• [Assignment A]: From the evaluation metrics page, return the passage between "AUC (Area Under" and "to calculate these.", inclusive.

• [Document text]:
Evaluation Metrics

Contents

Evaluation Metrics #

Confusion Matrix (Foundation of Metrics)#

For a binary classifier, the confusion matrix is:

	Predicted Positive	Predicted Negative
Actual Positive	True Positive (TP)	False Negative (FN)
Actual Negative	False Positive (FP)	True Negative (TN)

From this table, all evaluation metrics are derived.

Accuracy #

\[ \text{Accuracy} = \frac{TP + TN}{TP + TN + FP + FN} \]

Measures overall correctness of predictions.
Good when classes are balanced.
Can be misleading if dataset is imbalanced.

Precision, Recall, and F1-Score #

✅ Precision #

\[ \text{Precision} = \frac{TP}{TP + FP} \]

Out of predicted positives, how many are actually positive?
High precision → few false alarms.

Recall (Sensitivity / TPR)#

\[ \text{Recall} = \frac{TP}{TP + FN} \]

Out of actual positives, how many did we catch?
High recall → few missed detections.

F1-Score #

\[ F1 = 2 \cdot \frac{\text{Precision} \cdot \text{Recall}}{\text{Precision} + \text{Recall}} \]

Harmonic mean of precision & recall.
Useful when dataset is imbalanced and we need a balance.

ROC Curve & AUC #

ROC Curve plots Recall (TPR) vs False Positive Rate (FPR).
AUC (Area Under Curve):
- Closer to 1 → better classifier.
- 0.5 → random guessing.

For SVC, use decision_function or predict_proba (probability=True) to calculate these.

Metrics for Multi-class SVC #

Since SVC uses One-vs-Rest (OvR) or One-vs-One (OvO):

Macro average → averages metric across all classes equally.
Weighted average → averages metric weighted by class frequency.

These are shown in classification_report in scikit-learn.

Other Advanced Metrics #

Balanced Accuracy → adjusts accuracy for imbalanced datasets.
Cohen’s Kappa → measures agreement beyond chance.
Matthews Correlation Coefficient (MCC): robust for imbalanced data.

Summary Table

Metric	Meaning	Best Use
Accuracy	Overall correctness	Balanced data
Precision	Correct positive predictions / All predicted positives	When false alarms costly
Recall	Correct positive predictions / All actual positives	When missing positives costly
F1-Score	Balance of precision & recall	Imbalanced data
ROC-AUC	Ranking ability	Threshold selection
MCC	Correlation between predictions & truth	Imbalanced data

[Stored data]
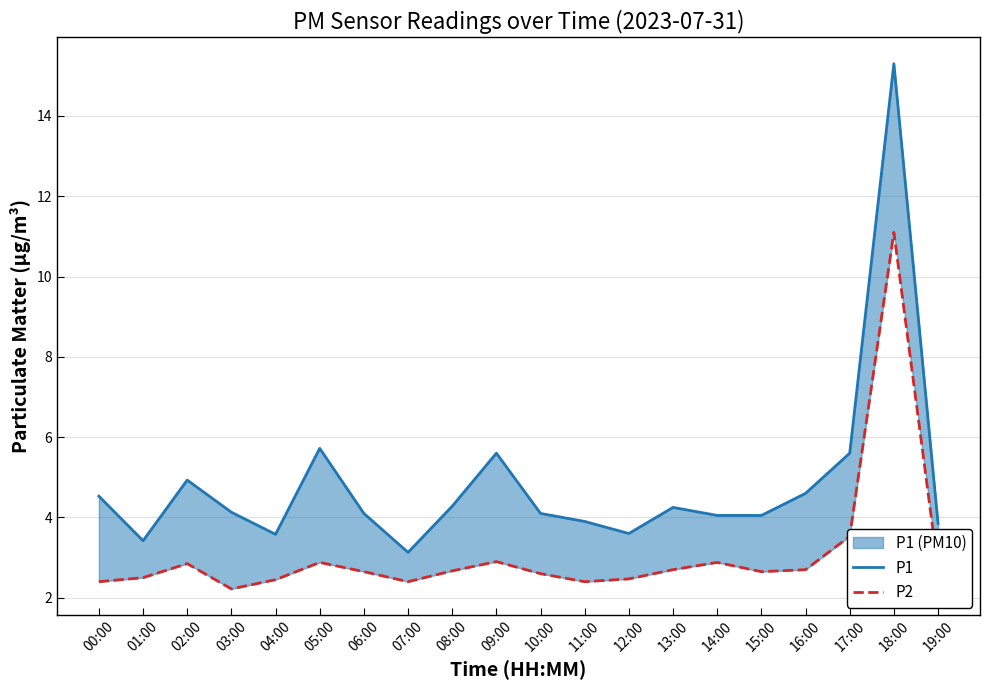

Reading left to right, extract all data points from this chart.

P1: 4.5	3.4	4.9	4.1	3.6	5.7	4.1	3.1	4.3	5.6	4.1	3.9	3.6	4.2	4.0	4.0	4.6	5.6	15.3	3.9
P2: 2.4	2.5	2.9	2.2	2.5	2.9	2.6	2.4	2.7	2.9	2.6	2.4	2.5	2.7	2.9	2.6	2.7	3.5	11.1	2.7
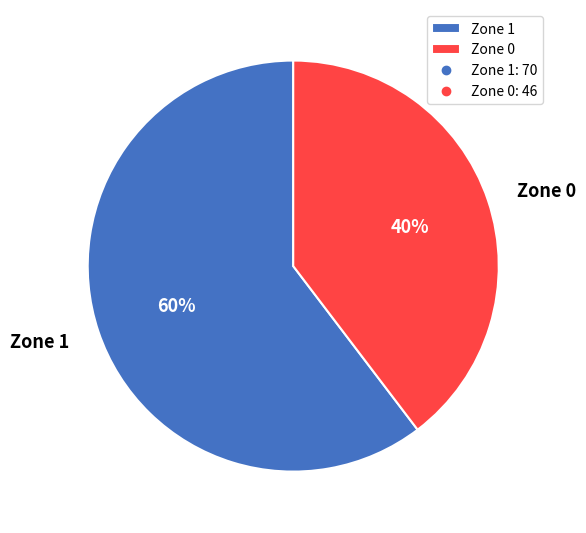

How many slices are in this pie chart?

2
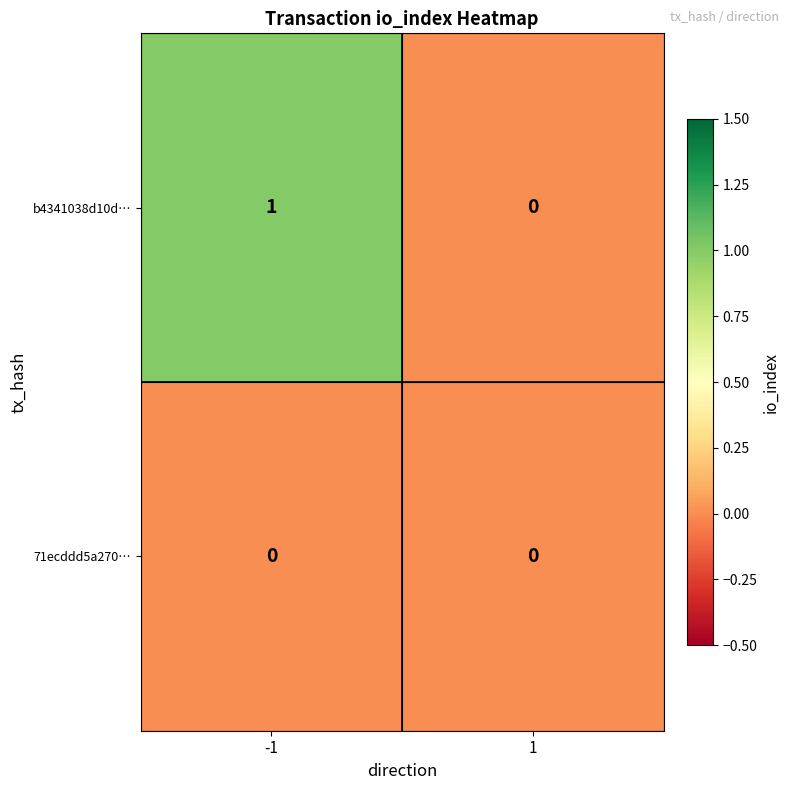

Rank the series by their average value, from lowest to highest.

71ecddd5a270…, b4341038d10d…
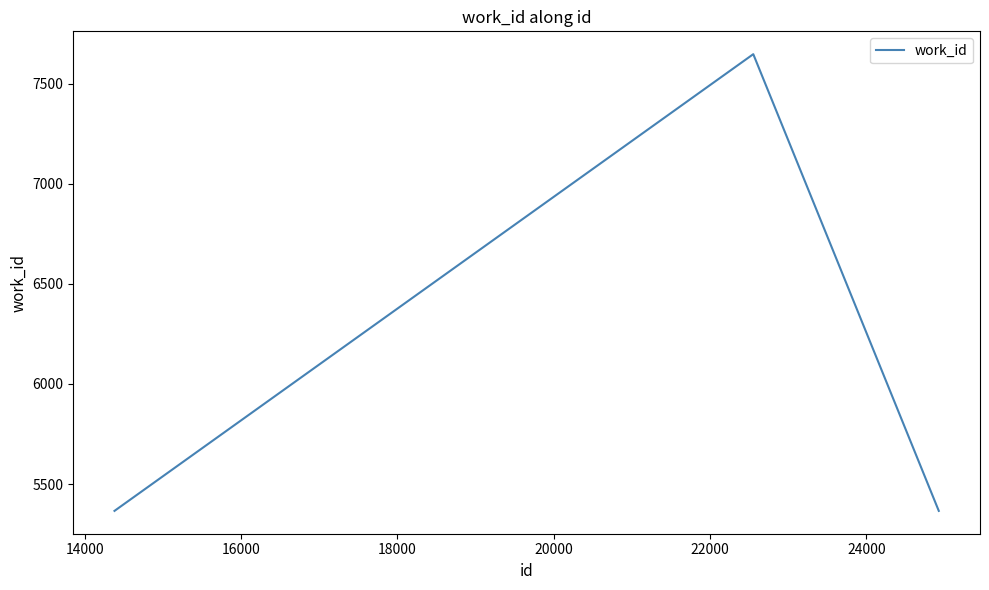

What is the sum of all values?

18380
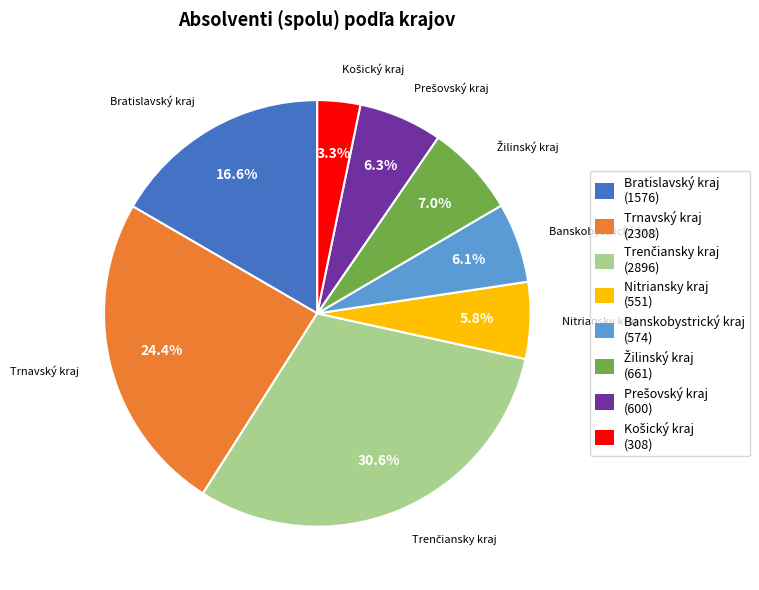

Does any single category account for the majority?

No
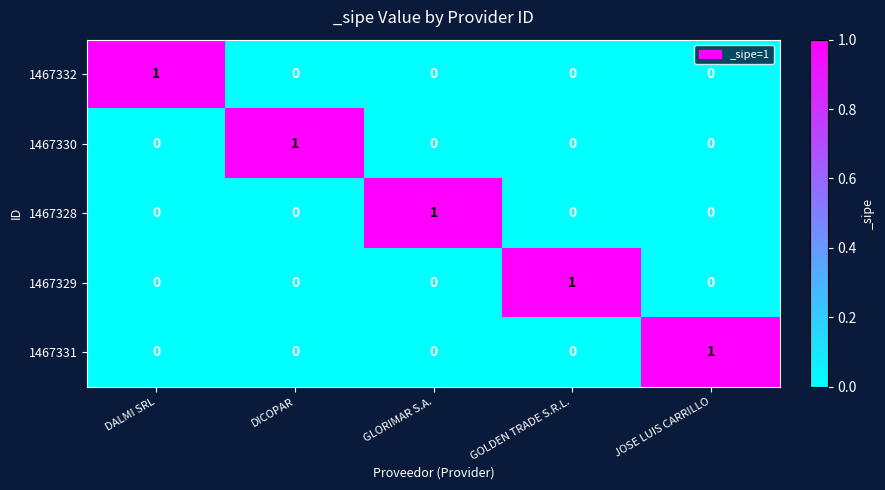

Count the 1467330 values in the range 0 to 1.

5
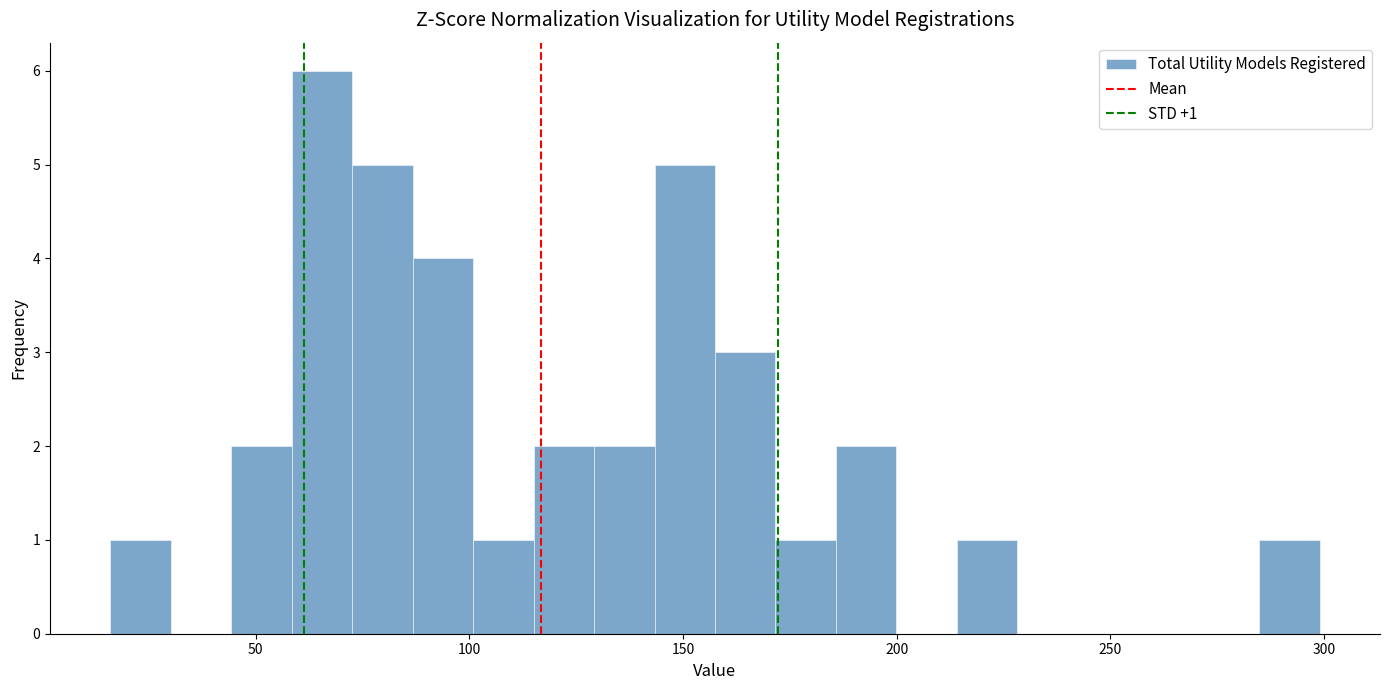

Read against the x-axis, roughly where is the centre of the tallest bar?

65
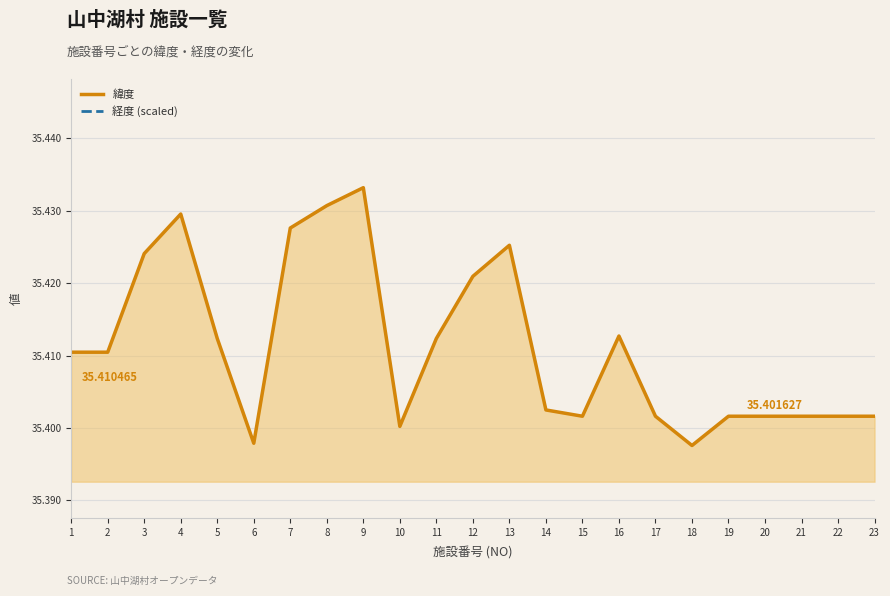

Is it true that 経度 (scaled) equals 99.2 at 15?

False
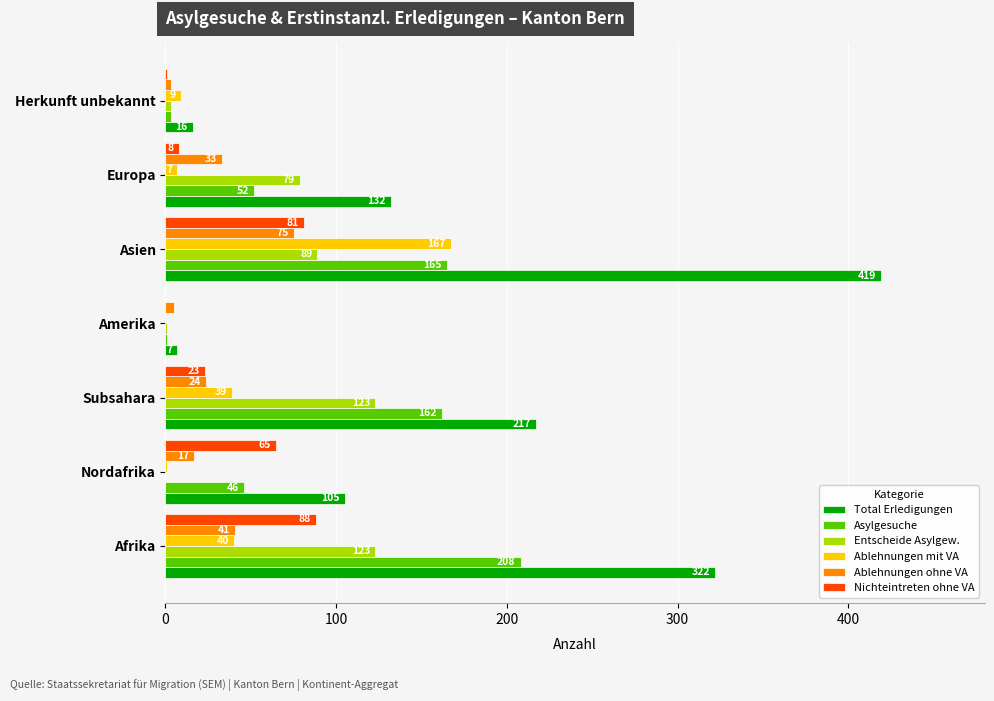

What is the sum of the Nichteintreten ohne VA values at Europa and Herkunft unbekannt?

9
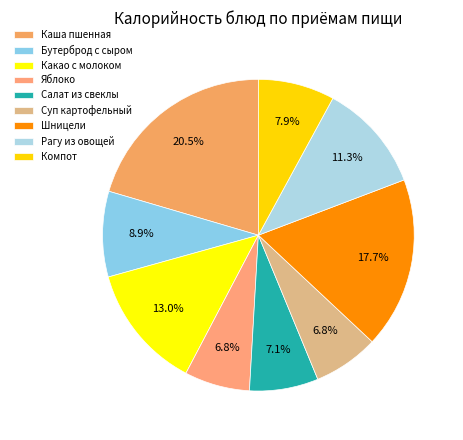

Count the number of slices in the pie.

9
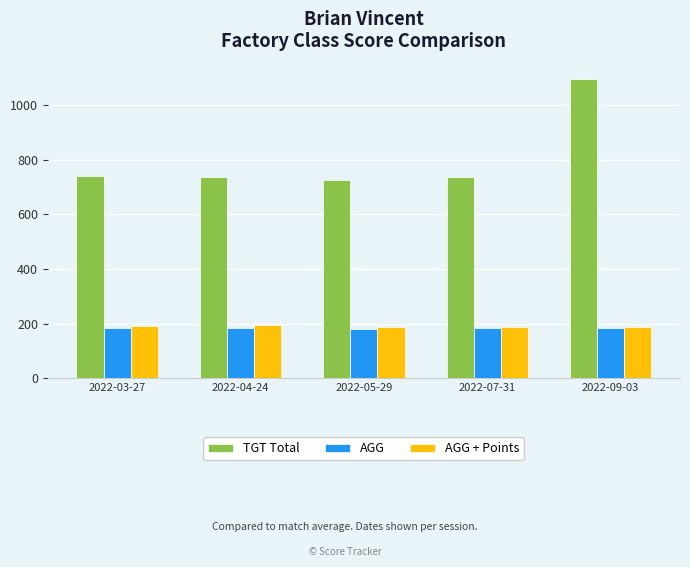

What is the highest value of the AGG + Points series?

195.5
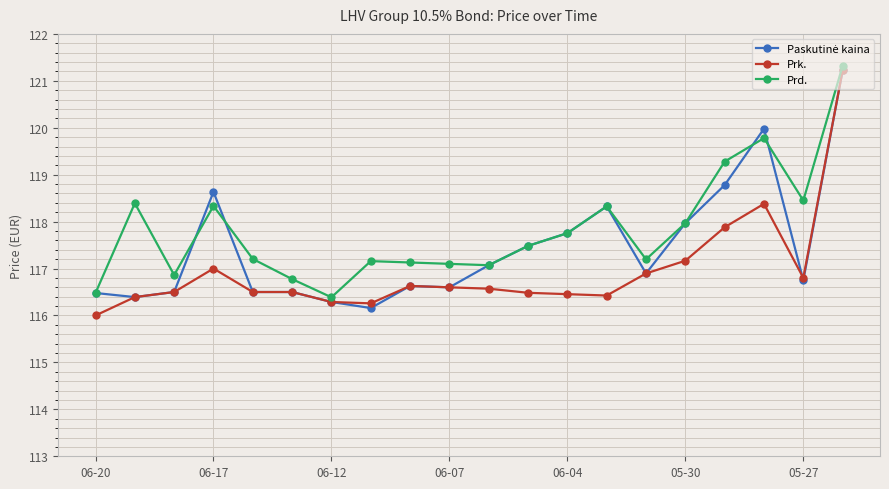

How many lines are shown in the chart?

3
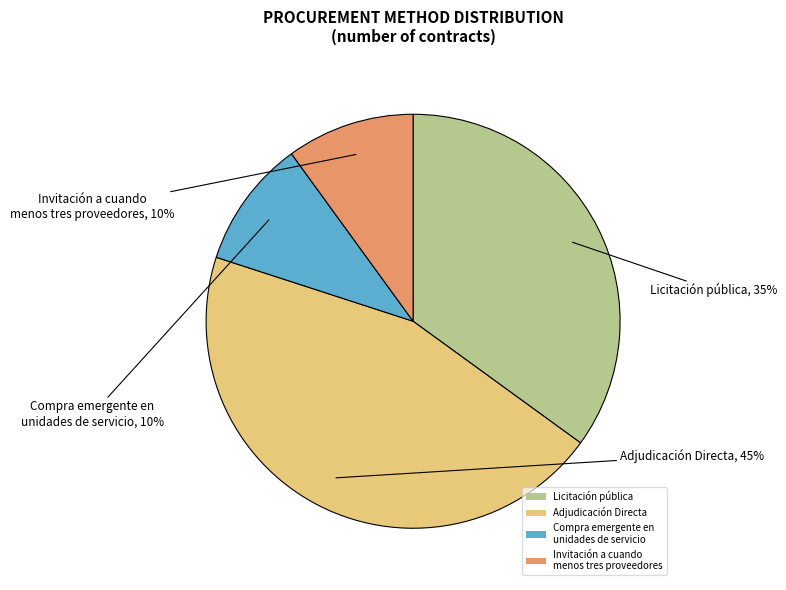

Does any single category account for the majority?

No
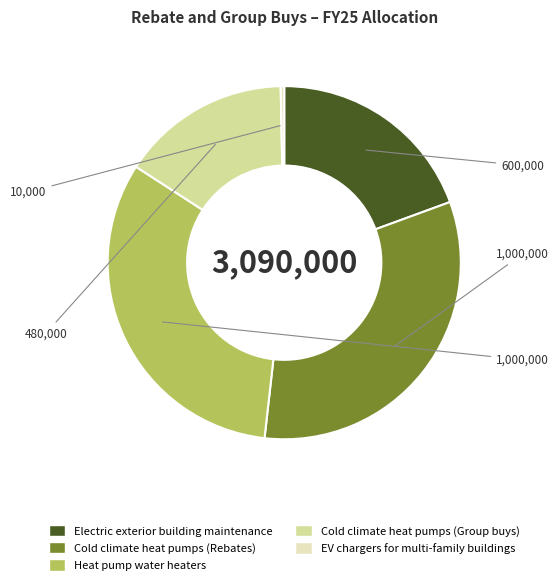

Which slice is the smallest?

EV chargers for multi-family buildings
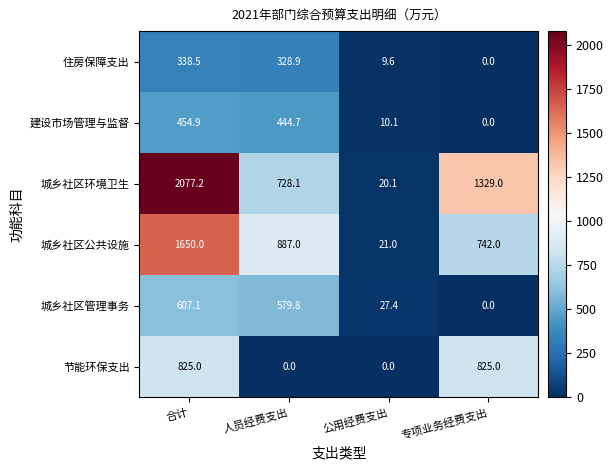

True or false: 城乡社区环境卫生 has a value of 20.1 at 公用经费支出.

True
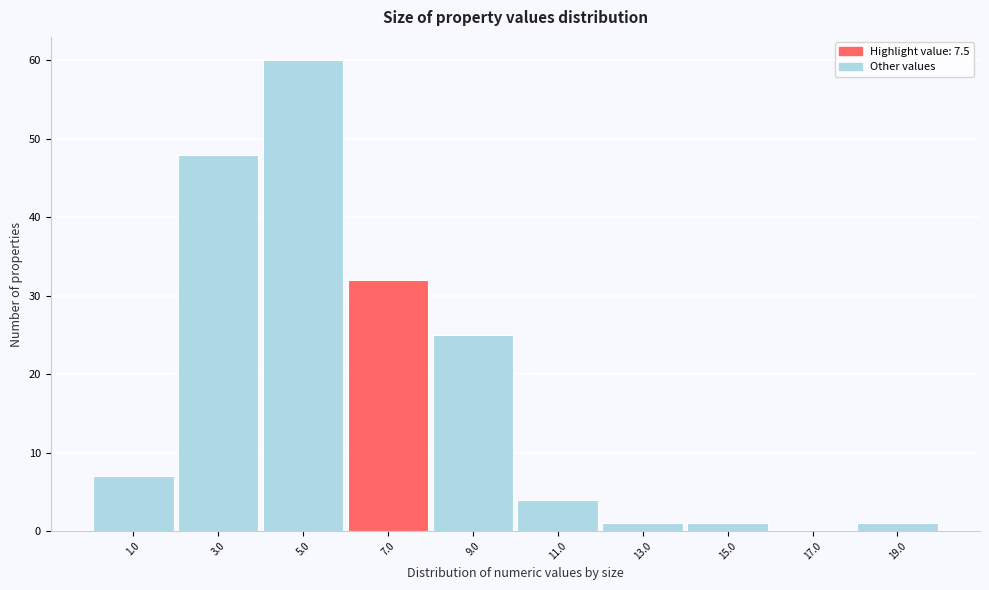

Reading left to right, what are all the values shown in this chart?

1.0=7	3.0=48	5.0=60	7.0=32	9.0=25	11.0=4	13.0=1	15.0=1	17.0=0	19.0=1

• [Assignment B]: In the stored data rows, edit the lines from the one holding "What is the highest" through the end of the rows, inclusive, by replacing "slice" with "segment" and changing nothing else. Give back only those lines, and leave the pictures out.

• [Exercise result A]:
AUC (Area Under Curve):
- Closer to 1 → better classifier.
- 0.5 → random guessing.

For SVC, use decision_function or predict_proba (probability=True) to calculate these.

• [Exercise result B]:
What is the highest value of the AGG + Points series?

195.5

How many lines are shown in the chart?

3

Does any single category account for the majority?

No

Which segment is the smallest?

EV chargers for multi-family buildings

True or false: 城乡社区环境卫生 has a value of 20.1 at 公用经费支出.

True

Reading left to right, what are all the values shown in this chart?

1.0=7	3.0=48	5.0=60	7.0=32	9.0=25	11.0=4	13.0=1	15.0=1	17.0=0	19.0=1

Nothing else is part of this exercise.